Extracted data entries
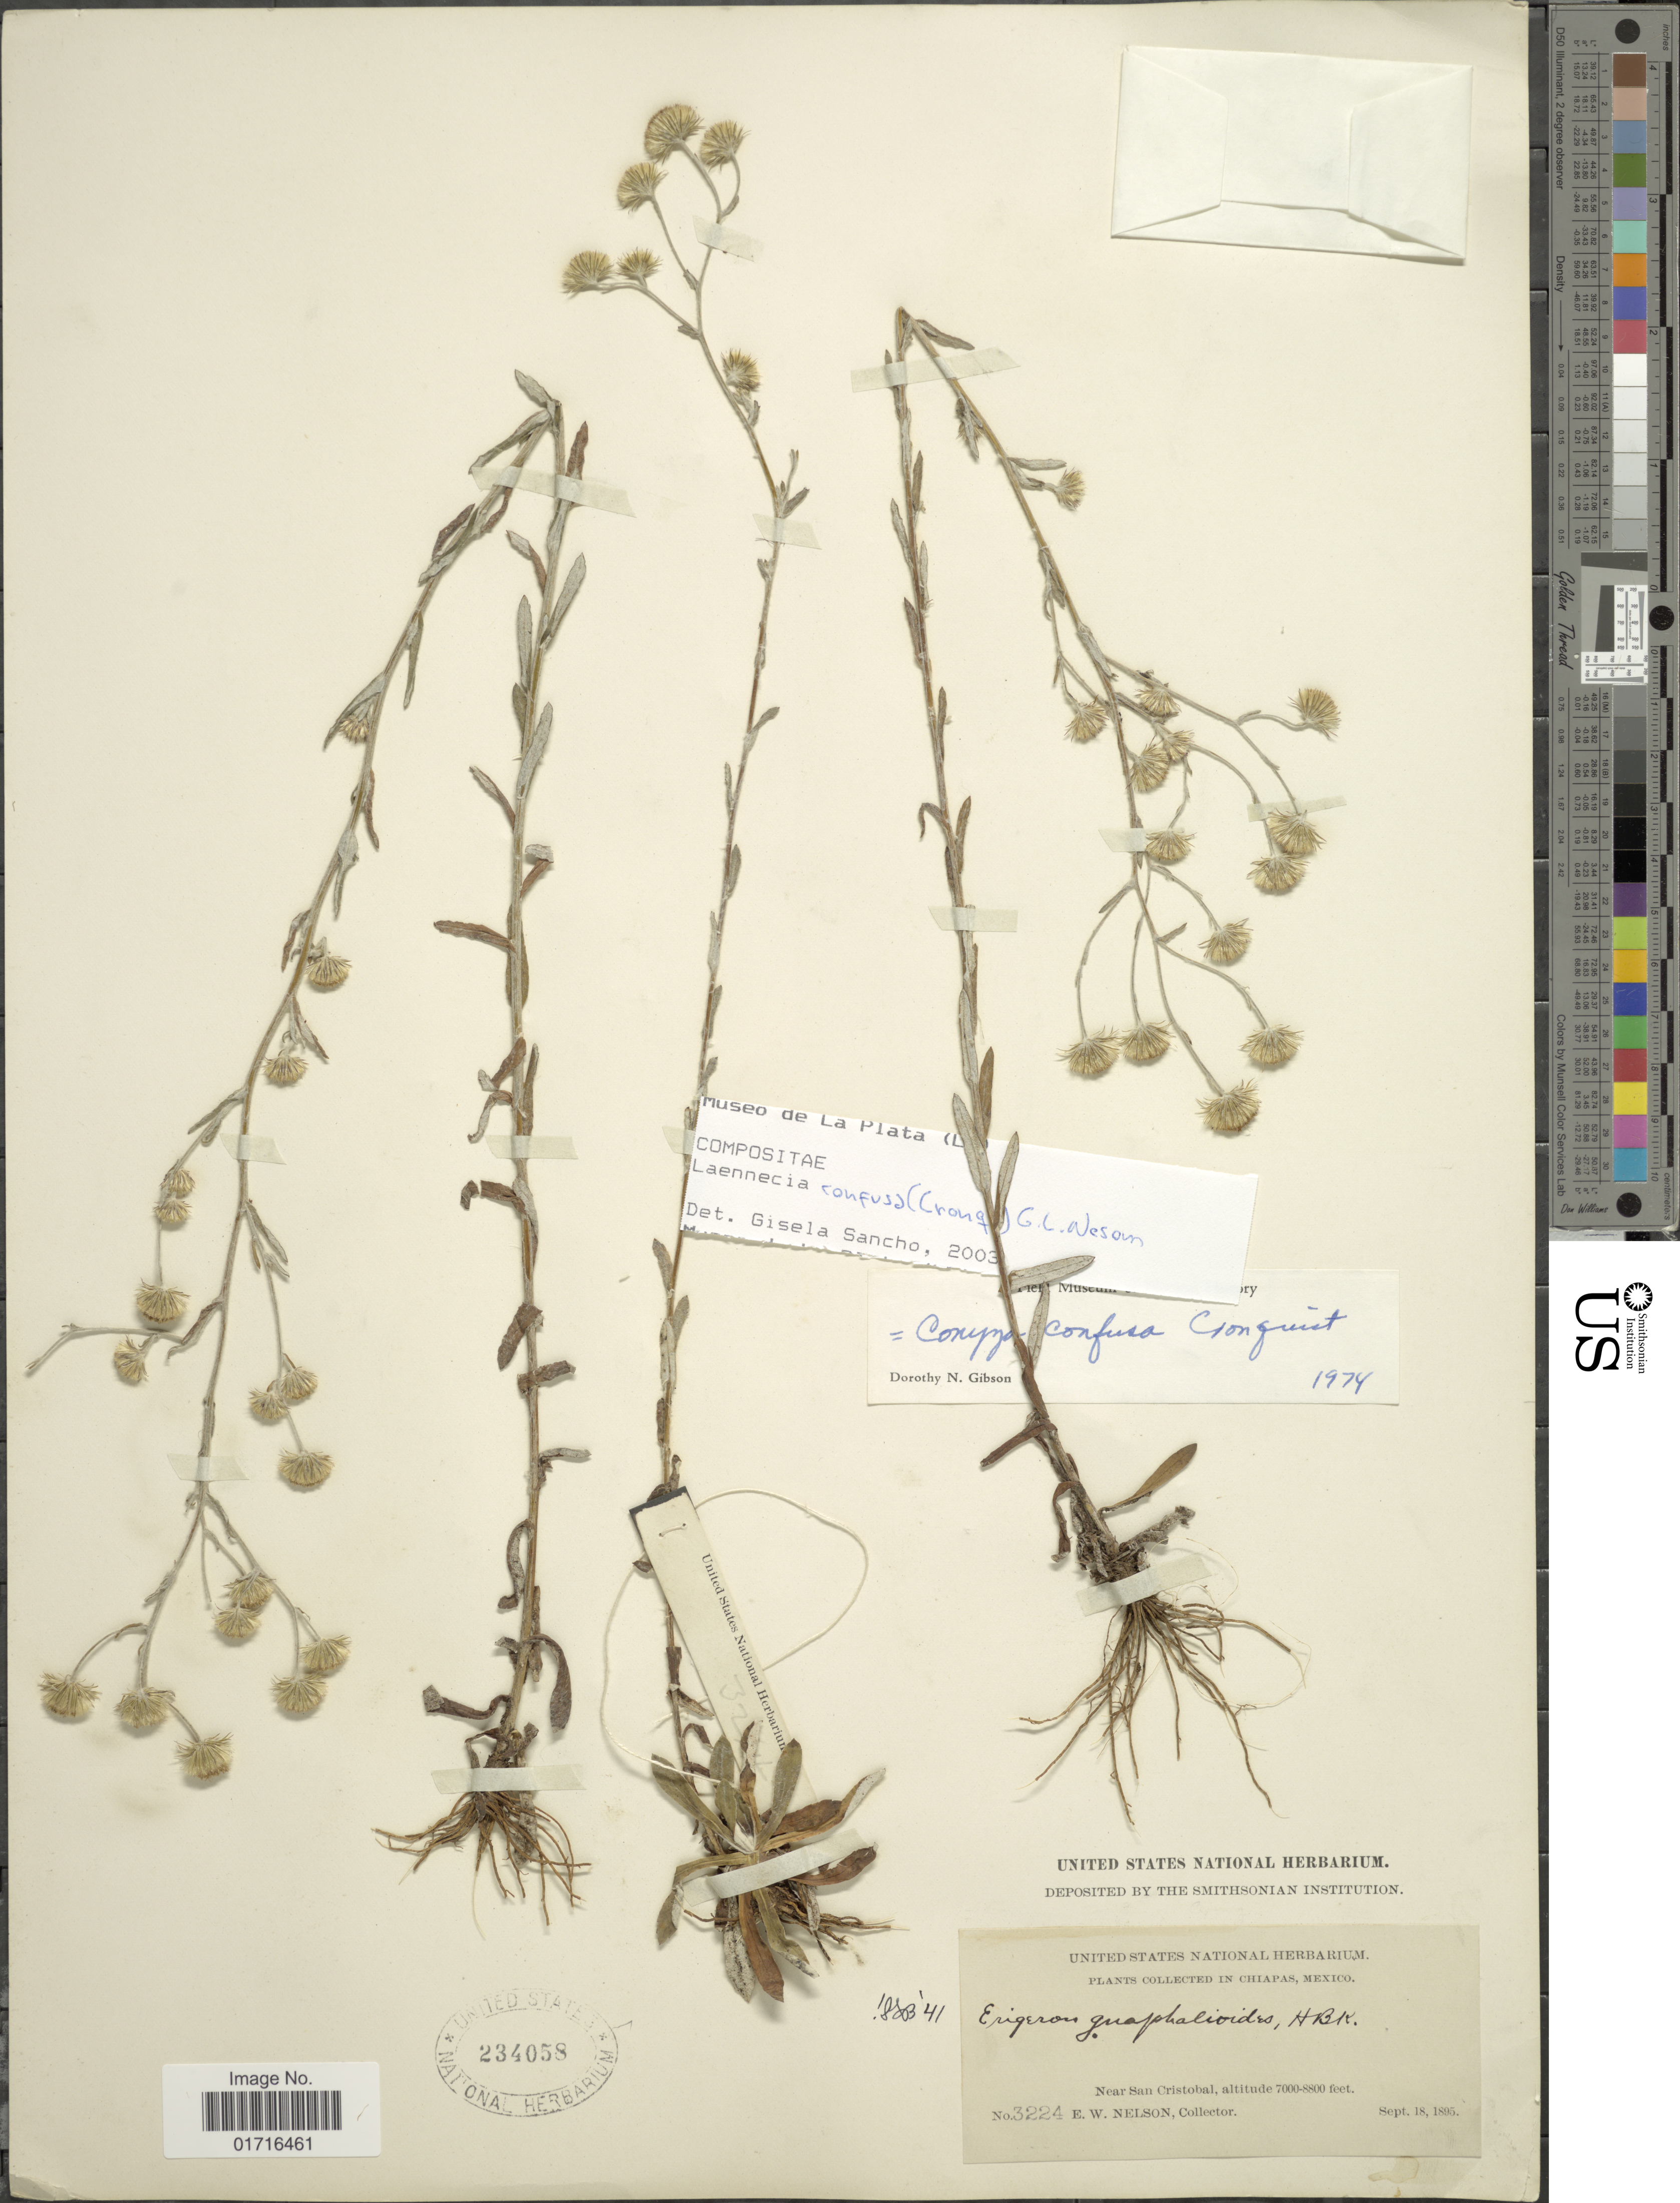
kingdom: Plantae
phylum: Tracheophyta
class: Magnoliopsida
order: Asterales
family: Asteraceae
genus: Conyza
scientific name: Conyza confusa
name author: Cronq.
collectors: E. W. Nelson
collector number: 3224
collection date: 1895-09-18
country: Mexico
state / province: Chiapas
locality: Near San Cristobal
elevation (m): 2134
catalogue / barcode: US 234058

_Aim_: Rename "collection date" to "date collected" and give all the lines again with nothing else changed. Leave the pictures out.

_Result_:
kingdom: Plantae
phylum: Tracheophyta
class: Magnoliopsida
order: Asterales
family: Asteraceae
genus: Conyza
scientific name: Conyza confusa
name author: Cronq.
collectors: E. W. Nelson
collector number: 3224
date collected: 1895-09-18
country: Mexico
state / province: Chiapas
locality: Near San Cristobal
elevation (m): 2134
catalogue / barcode: US 234058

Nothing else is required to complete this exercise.